- 課題の進め方 -
Node.jsのPromiseについての文章を、「Node.jsにおけるPromise」から「ードは以下のようになります。」までその部分も含めて、一字一句変えずに書き写してください。

- 提示された文章 -
Node.jsにおけるPromise
Node.jsのAPIの多くは、
fs.readFile(fileName, function(err, data) {
if (err) {
// onError
}else{
// onSuccess
}
})
のような形式なので、逐次的に処理を行うとその分だけネストの階層が増えてしまいます。これを解消するために使われるのがPromiseです。上記に対応するコードは以下のようになります。
new Promise(function(onFulfilled, onRejected){
fs.readFile(fileName, function(err, data) {
if (err) {
onRejected(err);
}else{
onFulfilled(data);
}
})
})

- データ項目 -

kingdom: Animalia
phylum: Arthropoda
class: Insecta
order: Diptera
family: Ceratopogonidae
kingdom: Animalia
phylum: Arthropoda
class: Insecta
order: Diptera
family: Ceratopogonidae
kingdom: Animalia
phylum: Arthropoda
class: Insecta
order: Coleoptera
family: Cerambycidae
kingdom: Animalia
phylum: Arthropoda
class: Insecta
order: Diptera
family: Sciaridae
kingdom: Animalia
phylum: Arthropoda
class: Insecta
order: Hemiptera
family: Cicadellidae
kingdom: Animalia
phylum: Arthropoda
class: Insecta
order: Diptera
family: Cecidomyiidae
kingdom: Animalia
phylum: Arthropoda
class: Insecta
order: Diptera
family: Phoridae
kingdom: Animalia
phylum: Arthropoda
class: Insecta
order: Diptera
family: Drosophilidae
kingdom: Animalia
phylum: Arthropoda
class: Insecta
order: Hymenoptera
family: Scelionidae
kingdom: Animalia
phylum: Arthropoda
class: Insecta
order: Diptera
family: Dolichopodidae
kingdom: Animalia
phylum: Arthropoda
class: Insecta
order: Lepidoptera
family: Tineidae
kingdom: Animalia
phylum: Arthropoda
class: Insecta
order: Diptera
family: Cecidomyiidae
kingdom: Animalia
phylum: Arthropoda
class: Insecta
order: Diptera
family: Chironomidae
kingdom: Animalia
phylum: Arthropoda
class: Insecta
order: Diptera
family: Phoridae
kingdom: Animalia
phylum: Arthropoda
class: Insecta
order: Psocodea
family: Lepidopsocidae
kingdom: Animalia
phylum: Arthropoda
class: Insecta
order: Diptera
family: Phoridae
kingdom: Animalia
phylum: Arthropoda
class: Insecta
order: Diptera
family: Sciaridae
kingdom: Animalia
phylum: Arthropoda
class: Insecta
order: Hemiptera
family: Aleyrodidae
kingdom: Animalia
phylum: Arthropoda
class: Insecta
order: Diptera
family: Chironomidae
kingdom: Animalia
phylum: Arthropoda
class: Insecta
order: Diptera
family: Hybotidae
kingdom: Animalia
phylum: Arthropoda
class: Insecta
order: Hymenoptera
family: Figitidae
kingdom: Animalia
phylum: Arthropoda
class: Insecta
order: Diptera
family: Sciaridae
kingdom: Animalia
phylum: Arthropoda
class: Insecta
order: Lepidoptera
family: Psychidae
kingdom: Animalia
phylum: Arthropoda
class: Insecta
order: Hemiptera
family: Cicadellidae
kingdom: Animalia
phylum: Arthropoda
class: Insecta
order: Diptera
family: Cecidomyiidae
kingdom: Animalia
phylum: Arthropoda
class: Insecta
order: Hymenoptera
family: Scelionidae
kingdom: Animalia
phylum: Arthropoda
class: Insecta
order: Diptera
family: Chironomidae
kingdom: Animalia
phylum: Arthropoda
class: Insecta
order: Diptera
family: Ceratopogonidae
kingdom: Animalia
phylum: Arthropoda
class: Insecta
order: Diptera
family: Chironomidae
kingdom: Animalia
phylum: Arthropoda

- 問題の解答 -
Node.jsにおけるPromise
Node.jsのAPIの多くは、
fs.readFile(fileName, function(err, data) {
if (err) {
// onError
}else{
// onSuccess
}
})
のような形式なので、逐次的に処理を行うとその分だけネストの階層が増えてしまいます。これを解消するために使われるのがPromiseです。上記に対応するコードは以下のようになります。